(Excerpted passage):
-*-

When the person on left talks, the magnetic plane vibrates, the vibrations impose electrical current in the coil, which will traverse in the wire, and after being amplified, it causes the plate on the other side to vibrate

When people speak, a neural effect is effectively causing a mechanical effect, which is vibration of the larynx. The vibration of the larynx will cause the air around it to vibrate too. This wave propagates through the air and reaches to ears of other humans. Through this process, neural effects in one brain causes neural effects in another brain. Building a meta computer that we call it “society”. Human communcations are basically neural transistors, capable of building complicated computers which are able to do weird stuff.

Selective hearing

We are now convinced that what we percieve as audio is nothing but an stream of intensities. The intensity could be a mechanical thing (Like the depth of the hole in a Gramophone disk), electrical (Alternating voltage in a wire), electromagnetic (An electromagnetic disturbance that can travel even in vaccum space) or simply a number in a computer! From now on, let's refer to these streams of intensities as signals. The main question is, why something as simple as a signal, a single stream of alternating air pressure, could be the perfect medium for humans (Or even computers) to communicate with each other? The answers lies in our incredible ability to selectively hear things that are important to us!

Imagine you are in a party, and everybody is dancing to a loud music. There is a lot of noise around, but you still can hear what your friend is saying, which is very amazing, because, sound is a single signal, a single stream of intensities. The loud music and the voice of your friend are combined into a single signal and mixed together. The reason you can hear your friend even in a loud room is the same reason you can recognize the taste of an energy drink inside a cocktail, even when it has too many ingredients (Loud in some sense!), even though everything is mixed together. Because there are different receptors that can recognize different primitive elements of that sense, whether hearing or tasting. In case of tasting, the primitive elements of a taste are probably sweetness, sourness, bitterness and etc. Each specific taste is actually a unique combination of primitive tastes, but what is the primitive element of an audio signal?

The answer to this question is probably one of the most incredible and important facts of engineering. In 1822, Joseph Fourier, the french mathematician, in one of his works about the flow of heat, he claimed that any function/signal can be expressed as the sum of a series of sine or cosine terms. This means that we can assume that pure sine functions are primitive elements that form signals. Fourier also introduced a way one can decompose a signal into its primitive sine terms, what we today know as Fourier Transform.

-*-

(Supplied data):
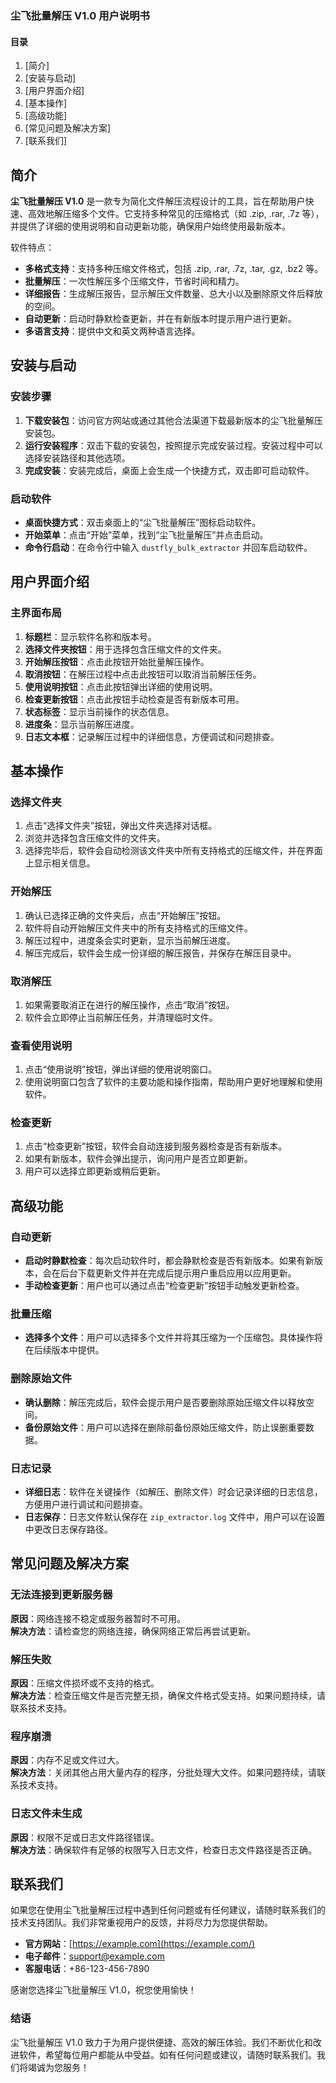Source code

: ### 尘飞批量解压 V1.0 用户说明书

#### 目录

1. [简介]
2. [安装与启动]
3. [用户界面介绍]
4. [基本操作]
5. [高级功能]
6. [常见问题及解决方案]
7. [联系我们]

## 简介

**尘飞批量解压 V1.0** 是一款专为简化文件解压流程设计的工具，旨在帮助用户快速、高效地解压缩多个文件。它支持多种常见的压缩格式（如 .zip, .rar, .7z 等），并提供了详细的使用说明和自动更新功能，确保用户始终使用最新版本。

软件特点：

- **多格式支持**：支持多种压缩文件格式，包括 .zip, .rar, .7z, .tar, .gz, .bz2 等。
- **批量解压**：一次性解压多个压缩文件，节省时间和精力。
- **详细报告**：生成解压报告，显示解压文件数量、总大小以及删除原文件后释放的空间。
- **自动更新**：启动时静默检查更新，并在有新版本时提示用户进行更新。
- **多语言支持**：提供中文和英文两种语言选择。

## 安装与启动

### 安装步骤

1. **下载安装包**：访问官方网站或通过其他合法渠道下载最新版本的尘飞批量解压安装包。
2. **运行安装程序**：双击下载的安装包，按照提示完成安装过程。安装过程中可以选择安装路径和其他选项。
3. **完成安装**：安装完成后，桌面上会生成一个快捷方式，双击即可启动软件。

### 启动软件

- **桌面快捷方式**：双击桌面上的“尘飞批量解压”图标启动软件。
- **开始菜单**：点击“开始”菜单，找到“尘飞批量解压”并点击启动。
- **命令行启动**：在命令行中输入 `dustfly_bulk_extractor` 并回车启动软件。

## 用户界面介绍

### 主界面布局

1. **标题栏**：显示软件名称和版本号。
2. **选择文件夹按钮**：用于选择包含压缩文件的文件夹。
3. **开始解压按钮**：点击此按钮开始批量解压操作。
4. **取消按钮**：在解压过程中点击此按钮可以取消当前解压任务。
5. **使用说明按钮**：点击此按钮弹出详细的使用说明。
6. **检查更新按钮**：点击此按钮手动检查是否有新版本可用。
7. **状态标签**：显示当前操作的状态信息。
8. **进度条**：显示当前解压进度。
9. **日志文本框**：记录解压过程中的详细信息，方便调试和问题排查。

## 基本操作

### 选择文件夹

1. 点击“选择文件夹”按钮，弹出文件夹选择对话框。
2. 浏览并选择包含压缩文件的文件夹。
3. 选择完毕后，软件会自动检测该文件夹中所有支持格式的压缩文件，并在界面上显示相关信息。

### 开始解压

1. 确认已选择正确的文件夹后，点击“开始解压”按钮。
2. 软件将自动开始解压文件夹中的所有支持格式的压缩文件。
3. 解压过程中，进度条会实时更新，显示当前解压进度。
4. 解压完成后，软件会生成一份详细的解压报告，并保存在解压目录中。

### 取消解压

1. 如果需要取消正在进行的解压操作，点击“取消”按钮。
2. 软件会立即停止当前解压任务，并清理临时文件。

### 查看使用说明

1. 点击“使用说明”按钮，弹出详细的使用说明窗口。
2. 使用说明窗口包含了软件的主要功能和操作指南，帮助用户更好地理解和使用软件。

### 检查更新

1. 点击“检查更新”按钮，软件会自动连接到服务器检查是否有新版本。
2. 如果有新版本，软件会弹出提示，询问用户是否立即更新。
3. 用户可以选择立即更新或稍后更新。

## 高级功能

### 自动更新

- **启动时静默检查**：每次启动软件时，都会静默检查是否有新版本。如果有新版本，会在后台下载更新文件并在完成后提示用户重启应用以应用更新。
- **手动检查更新**：用户也可以通过点击“检查更新”按钮手动触发更新检查。

### 批量压缩

- **选择多个文件**：用户可以选择多个文件并将其压缩为一个压缩包。具体操作将在后续版本中提供。

### 删除原始文件

- **确认删除**：解压完成后，软件会提示用户是否要删除原始压缩文件以释放空间。
- **备份原始文件**：用户可以选择在删除前备份原始压缩文件，防止误删重要数据。

### 日志记录

- **详细日志**：软件在关键操作（如解压、删除文件）时会记录详细的日志信息，方便用户进行调试和问题排查。
- **日志保存**：日志文件默认保存在 `zip_extractor.log` 文件中，用户可以在设置中更改日志保存路径。

## 常见问题及解决方案

### 无法连接到更新服务器

**原因**：网络连接不稳定或服务器暂时不可用。  
**解决方法**：请检查您的网络连接，确保网络正常后再尝试更新。

### 解压失败

**原因**：压缩文件损坏或不支持的格式。  
**解决方法**：检查压缩文件是否完整无损，确保文件格式受支持。如果问题持续，请联系技术支持。

### 程序崩溃

**原因**：内存不足或文件过大。  
**解决方法**：关闭其他占用大量内存的程序，分批处理大文件。如果问题持续，请联系技术支持。

### 日志文件未生成

**原因**：权限不足或日志文件路径错误。  
**解决方法**：确保软件有足够的权限写入日志文件，检查日志文件路径是否正确。

## 联系我们

如果您在使用尘飞批量解压过程中遇到任何问题或有任何建议，请随时联系我们的技术支持团队。我们非常重视用户的反馈，并将尽力为您提供帮助。

- **官方网站**：[https://example.com](https://example.com/)
- **电子邮件**：[support@example.com](mailto:support@example.com)
- **客服电话**：+86-123-456-7890

感谢您选择尘飞批量解压 V1.0，祝您使用愉快！

### 结语

尘飞批量解压 V1.0 致力于为用户提供便捷、高效的解压体验。我们不断优化和改进软件，希望每位用户都能从中受益。如有任何问题或建议，请随时联系我们。我们将竭诚为您服务！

-*-

(Work request 1): Find every line in the listing that contains the string "解压完成后", and copy each one out. Matching is case-sensitive.
(Work request 2): Carry on the passage about sound and signals from the point where it stops.
The passage about sound and signals has no connection to the listing.

(Reply 1):
4. 解压完成后，软件会生成一份详细的解压报告，并保存在解压目录中。
- **确认删除**：解压完成后，软件会提示用户是否要删除原始压缩文件以释放空间。

(Reply 2):
If you record the speakings of someone and decompose it to its sine terms, you'll see that most of the terms are within a specific frequency range, and different people speak in different ranges. So theoritically, if someone speaks in some frequency range, and someone else speak in another frequency range, our brain will be able to distinguish between these two, even if they speak at the same time! If their frequency ranges are too close, it will become hard for brain to understand what each of them is saying. So, human larynx has evolved in a way so that everyone has a unique frequency range!

Let your computer speak!

Enough talking. As I always say, the best way one can understand something is to explain it to a computer. In this section, we are going to learn how you can shake the magnetic plate of the speaker on your computer, and using that, try to make different sounds with your computer. As we mentioned earlier, a sound can be represented as a stream of intensities. The stream we are talking about can be stored/generated by a computer too. Computers generally come with hardware that is able to take an stream of data as input, and smoothly apply them on the magnetic coil of a speaker, causing it to go back and forth, vibrating the air nearby as a result, allowing the computer to make sounds of itself. So, the first step for us would be to find a way to pass these data stream to your hardware.

If you have a Linux machine, your life is going to be easy! There is a program named pacat (PulseAudio Cat), which allows you to directly put sound samples on your computer's audio device. It does this at default rate of 44100 samples per second (Which means, if you give it 44100 samples, it applies all of those samples on the magnetic coil in exactly 1 second). By default, it gets signed 16bit signed integer from its standard input and plays it on your speaker by differentiating the voltage applied on the speakers magnet plate. When the sample has lowest possible value (-32768), maximum negative voltage is applied and the plate is pulled, and when the samples has highest possible value (32767), the plate is pushed. A sample of value 0 means zero voltage which means zero magnetic field and the plate remains in its orginal position.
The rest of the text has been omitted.